Hugo Sonnenschein, 11th president of the University of Chicago, 1940-2021
“Hugo has always been an inspiring presence in the department. His wisdom and experience in faculty meetings and around seminar and lunch tables have enhanced our collective decision-making, ”said Professor Robert Shimer, Economics Chair Kenneth C. Griffin. “Her grace and equanimity made the work more enjoyable and productive. He has always been kind, supportive and optimistic. His advice has been invaluable to me as a researcher and more recently as a department director. I will miss him. “
Professor Philip J. Reny, who studied with Sonnenschein at Princeton University before becoming a colleague at UCicago faculty, described his mentor as a “giant” in the areas of general balance and balance. economic theory. As a graduate student at Princeton, Reny recalled a sketch that featured Sonnenschein as Fred Rogers on the PBS show “Mister Rogers’ Neighborhood,” a testament to an “elegant teaching style. , gentle and encouraging ”.
“Besides his genius, which was immense, his great asset was his ability to see the value of the ideas of his students which he nurtured better than anyone I know,” said Reny, now Hugo F. Sonnenschein Distinguished Professor at The Kenneth . C. Griffin Department of Economics. “He would never miss an opportunity to tell us that what we were doing was important work, which had a huge impact on us. He was one of the great scholars and mentors of his generation and will be deeply missed by all those he touched.

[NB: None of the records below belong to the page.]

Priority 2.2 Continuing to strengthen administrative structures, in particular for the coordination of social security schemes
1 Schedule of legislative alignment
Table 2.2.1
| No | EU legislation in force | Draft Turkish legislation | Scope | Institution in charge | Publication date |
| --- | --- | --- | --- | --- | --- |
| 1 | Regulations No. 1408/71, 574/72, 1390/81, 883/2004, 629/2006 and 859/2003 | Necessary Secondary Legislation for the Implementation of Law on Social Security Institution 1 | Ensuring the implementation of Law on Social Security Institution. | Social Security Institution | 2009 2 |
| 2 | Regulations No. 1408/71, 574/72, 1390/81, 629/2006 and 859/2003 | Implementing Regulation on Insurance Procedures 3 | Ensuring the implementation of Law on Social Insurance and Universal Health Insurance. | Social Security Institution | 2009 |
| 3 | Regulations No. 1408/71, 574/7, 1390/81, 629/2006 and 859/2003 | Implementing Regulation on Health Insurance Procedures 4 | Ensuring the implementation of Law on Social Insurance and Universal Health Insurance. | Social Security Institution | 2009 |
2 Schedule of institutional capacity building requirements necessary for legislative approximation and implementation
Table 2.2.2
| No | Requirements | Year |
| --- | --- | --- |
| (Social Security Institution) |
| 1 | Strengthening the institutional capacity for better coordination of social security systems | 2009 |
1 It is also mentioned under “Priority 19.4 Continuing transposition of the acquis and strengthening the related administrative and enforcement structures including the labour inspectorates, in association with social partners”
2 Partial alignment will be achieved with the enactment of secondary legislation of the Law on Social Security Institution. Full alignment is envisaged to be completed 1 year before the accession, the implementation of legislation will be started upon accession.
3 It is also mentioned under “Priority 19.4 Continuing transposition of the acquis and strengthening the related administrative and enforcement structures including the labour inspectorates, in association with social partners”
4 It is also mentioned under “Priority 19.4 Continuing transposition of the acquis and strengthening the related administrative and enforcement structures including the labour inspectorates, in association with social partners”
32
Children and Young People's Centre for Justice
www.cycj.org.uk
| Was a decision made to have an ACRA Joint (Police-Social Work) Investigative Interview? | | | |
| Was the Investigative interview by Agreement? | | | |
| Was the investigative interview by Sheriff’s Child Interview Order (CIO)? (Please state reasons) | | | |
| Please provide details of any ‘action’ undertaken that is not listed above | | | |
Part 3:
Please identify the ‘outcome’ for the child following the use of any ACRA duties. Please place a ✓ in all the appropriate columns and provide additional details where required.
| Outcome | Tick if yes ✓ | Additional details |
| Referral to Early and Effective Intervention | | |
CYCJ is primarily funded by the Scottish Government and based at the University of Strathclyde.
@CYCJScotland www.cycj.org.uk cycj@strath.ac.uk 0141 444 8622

Matthew O. Jackson of Stanford University, another former student, said Sonnenschein was a “legendary” mentor who supported groundbreaking research in economic theory for many decades. “It’s not only that Hugo had an uncanny ability to ask the right questions and excelled at teaching others to do the same, but also that his advice and friendship were gifts for life,” Jackson said. “He loved people – getting to know them and being a part of their life. Despite the abundance of people for whom Hugo had a deep and sustained influence, he always treated you like family.
Born November 14, 1940, Sonnenschein grew up in Brooklyn, New York. He attended the University of Rochester, where his interest in mathematics led him to study economist Kenneth Arrow’s research on social choice. He received a bachelor’s degree in mathematics from the University of Rochester in 1961, and the following year married Elizabeth Gunn, whom he had met during his freshman year at Rochester.
Sonnenschein obtained a doctorate. in Economics from Purdue University in 1964. Later that year he was appointed assistant professor at the University of Minnesota, where he was on the faculty until 1970. He was then a professor at the University of Minnesota. University of Massachusetts 1970-1973; professor at Northwestern University from 1973 to 1976; professor at Princeton University from 1976 to 1988; faculty member and dean of the School of Arts and Sciences at the University of Pennsylvania from 1988 to 1991; and rector of Princeton University from 1991 to 1993.
Sonnenschein was an honorary administrator of the University of Chicago and a member of the board of trustees of the University of Rochester. He was a Fellow of the National Academy of Sciences, Fellow of the American Academy of Arts and Sciences, Fellow of the American Philosophical Society, and Distinguished Fellow of the American Economic Association. He was also a member of the Econometric Society (1972) and President of the Econometric Society (1988 to 1989, 1991).
He is survived by his wife, Elizabeth Gunn Sonnenschein, a retired cancer epidemiologist who served on the faculty of the University of Illinois at Chicago and New York University; their three daughters, Leah, Amy and Rachel; and five grandchildren.